Understanding a system of equations is crucial when solving problems involving multiple variables. Such a system consists of two or more equations with the same set of variables. The goal is to find values for the variables that satisfy all equations simultaneously. In this context, we have the equations:

• \( ax + \alpha y + z = 0 \)
• \( bx + \beta y + z = 0 \)
• \( cx + \gamma y + z = 0 \)

These equations have been set to zero, meaning we are dealing with a homogeneous system. A homogeneous system will always have at least the trivial solution, where all variables equal zero. However, in this exercise, we need to ensure that this is the only solution, pointing to certain dependencies among the coefficients.

A matrix is a rectangular array of numbers, and its determinant is a special value that can tell us important information about the system of equations it represents. For the given problem, the coefficient matrix is represented as:\[\begin{pmatrix}a & \alpha & 1 \b & \beta & 1 \c & \gamma & 1 \\end{pmatrix}\]The determinant of this matrix should be zero to ensure that the system of equations only has a trivial solution (zero solution). The determinant is calculated using the formula:\[a(\beta - \gamma) - \alpha(b - c) + 1(b\gamma - c\beta)\]This formula allows you to check if the coefficients would yield a non-trivial solution or not. By ensuring the determinant is zero, we confirm the only solution possible is the trivial solution.

In linear algebra, a trivial solution refers to the simplest type of solution to a system of equations, where all variables are set to zero. For the given set of equations, the trivial solution \((x = 0, y = 0, z = 0)\) is desired in this problem. This occurs specifically when the determinant of the coefficients' matrix is zero, indicating that the system is neither independent nor inconsistent.

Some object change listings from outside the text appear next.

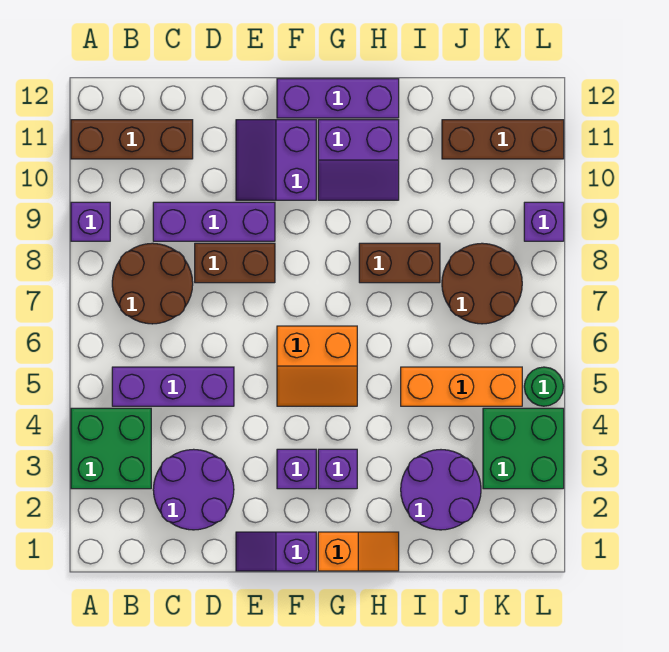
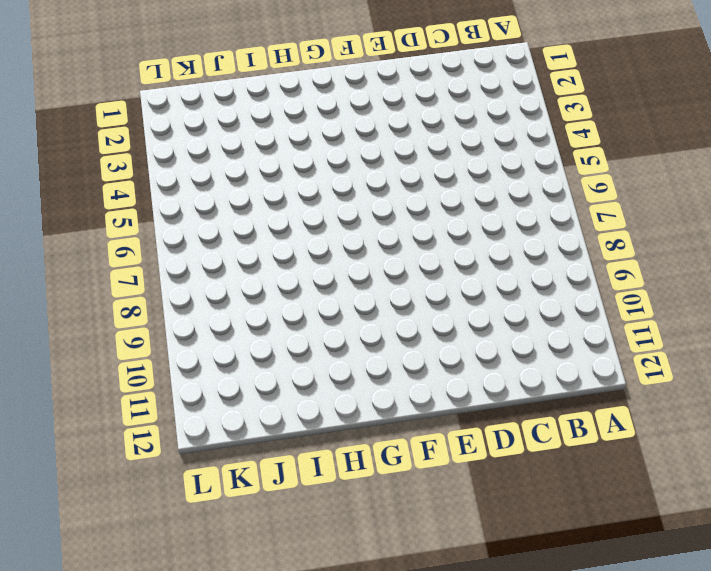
none -> green brick A3:B4 level 1
none -> purple brick A9 level 1
none -> brown brick A11:C11 level 1

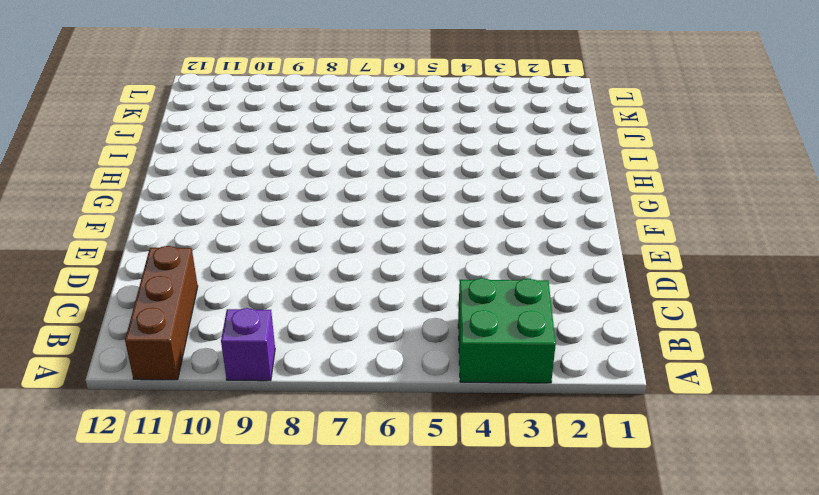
none -> purple brick B5:D5 level 1
none -> brown round brick B7:C8 level 1
none -> purple round brick C2:D3 level 1

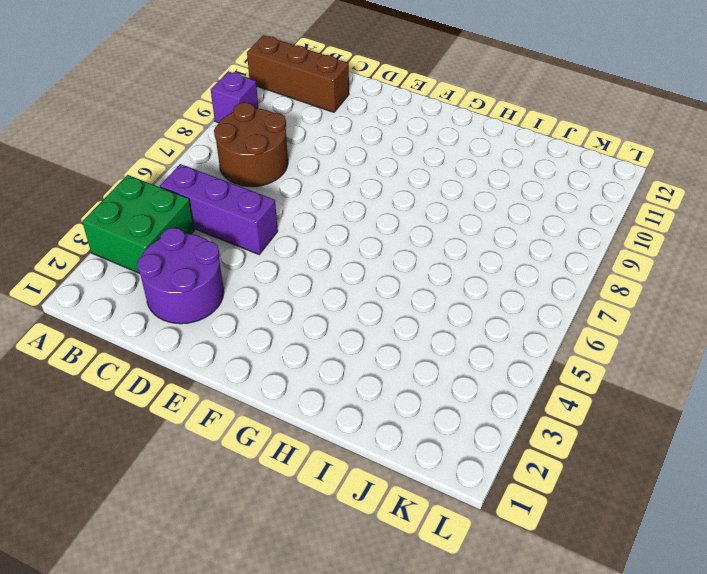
none -> purple brick C9:E9 level 1
none -> brown brick D8:E8 level 1
none -> purple slope E1:F1 level 1 top F

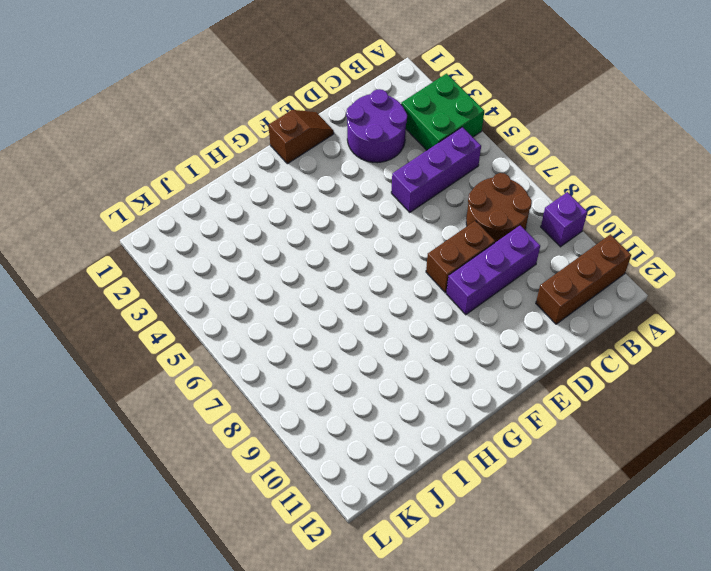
brown slope E1:F1 level 1 top F -> purple slope E1:F1 level 1 top F
none -> purple slope E10:F11 level 1 top F
none -> purple brick F3 level 1
none -> orange slope F5:G6 level 1 top 6

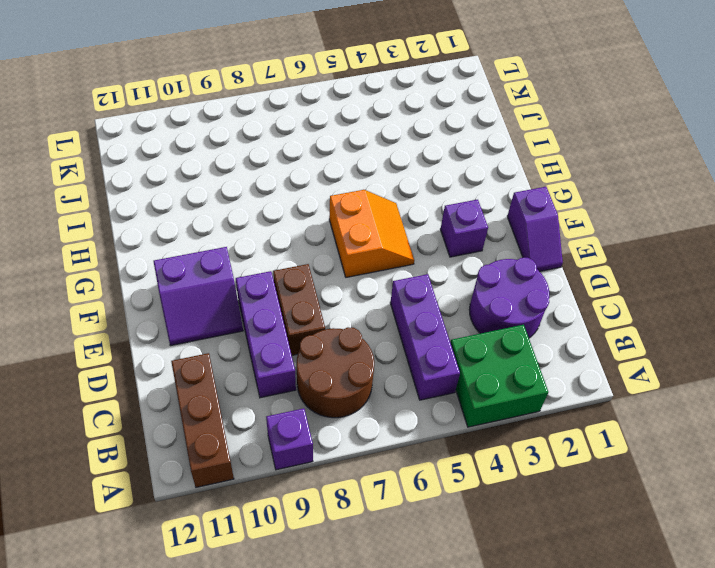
none -> purple brick F12:H12 level 1
none -> orange slope G1:H1 level 1 top G
none -> purple brick G3 level 1

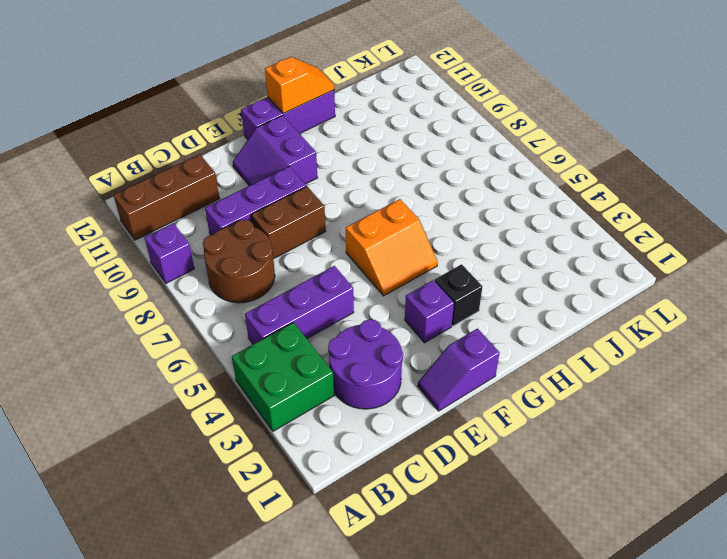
black brick G3 level 1 -> purple brick G3 level 1
orange slope G12:H12 level 2 top G -> orange slope G1:H1 level 1 top G
none -> purple slope G10:H11 level 1 top 11
none -> brown brick H8:I8 level 1
none -> purple round brick I2:J3 level 1

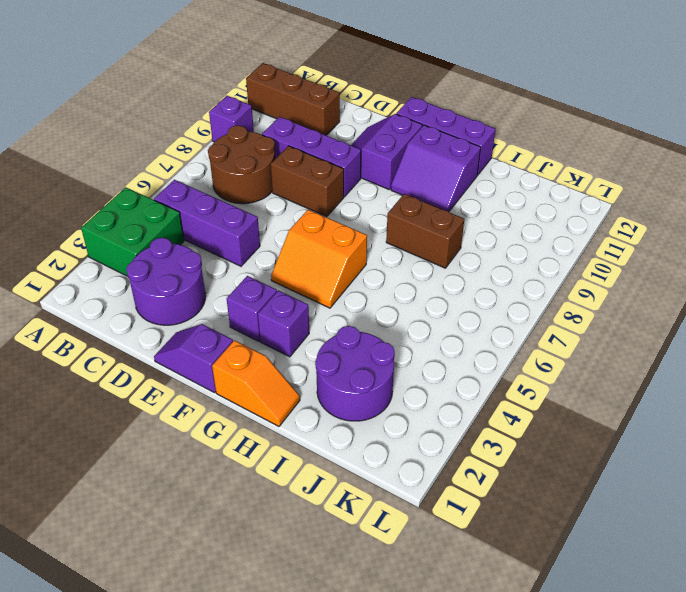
none -> orange brick I5:K5 level 1
none -> brown round brick J7:K8 level 1
none -> brown brick J11:L11 level 1

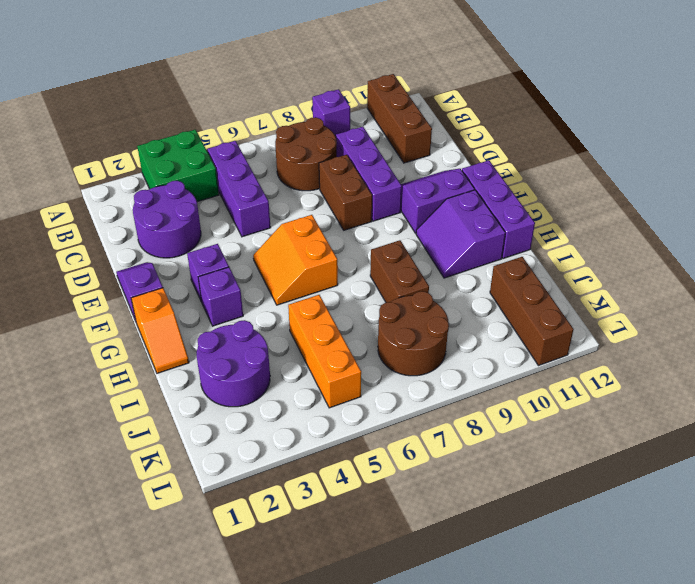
none -> green brick K3:L4 level 1
none -> green round brick L5 level 1
none -> purple brick L9 level 1

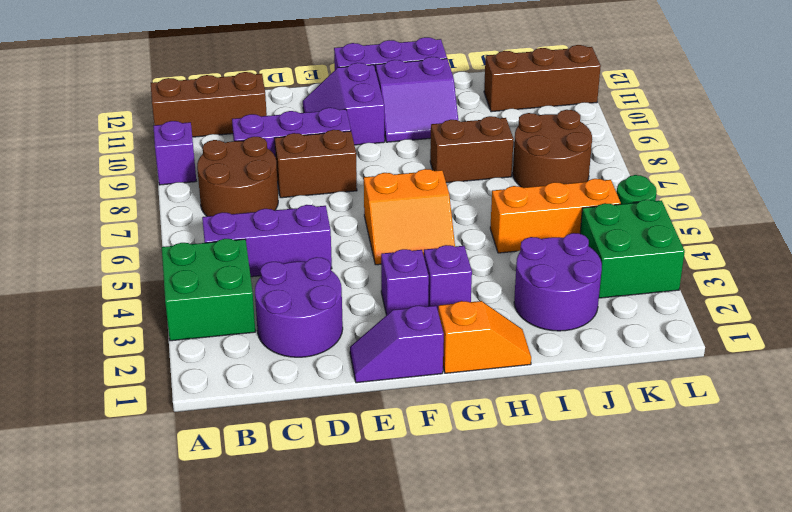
none -> purple brick L9 level 1

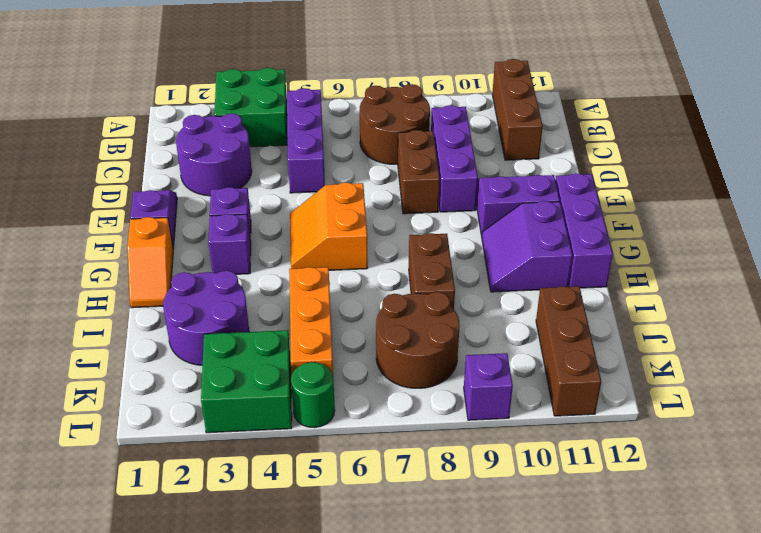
none -> purple brick A9 level 1

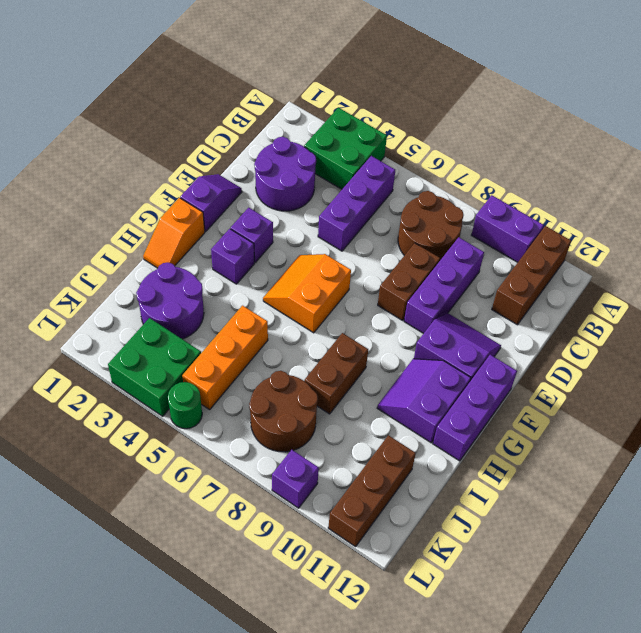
purple brick A9:A10 level 1 -> purple brick A9 level 1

• In independent systems, multiple solutions may exist; the zero determinant prevents this.
• In inconsistent systems, no solutions exist at all, which isn't possible with zero determinant.
• Thus, a zero determinant guides the system only to have the trivial solution available.

This understanding is crucial when interpreting the conditions needed for the coefficients in our problems, ensuring no other solutions satisfy the equation other than all-zero values.

In a geometric progression, the common ratio is what links each term to the one following it. For a sequence \( a, b, c \) in such a progression:

• \( b = a \cdot r_1 \)
• \( c = b \cdot r_1 = a \cdot r_1^2 \)

This relationship demonstrates the multiplying effect of the common ratio \( r_1 \) through the sequence.Similarly, for the second sequence \( \alpha, \beta, \gamma \), the common ratio \( r_2 \) is key:

• \( \beta = \alpha \cdot r_2 \)
• \( \gamma = \beta \cdot r_2 = \alpha \cdot r_2^2 \)

Understanding the common ratio helps make sense of the dependencies among terms, crucial for simplifying the determinant equation from the matrix. Recognizing when these ratios are equal or equal to one can radically change the types of solutions one expects in the system of equations.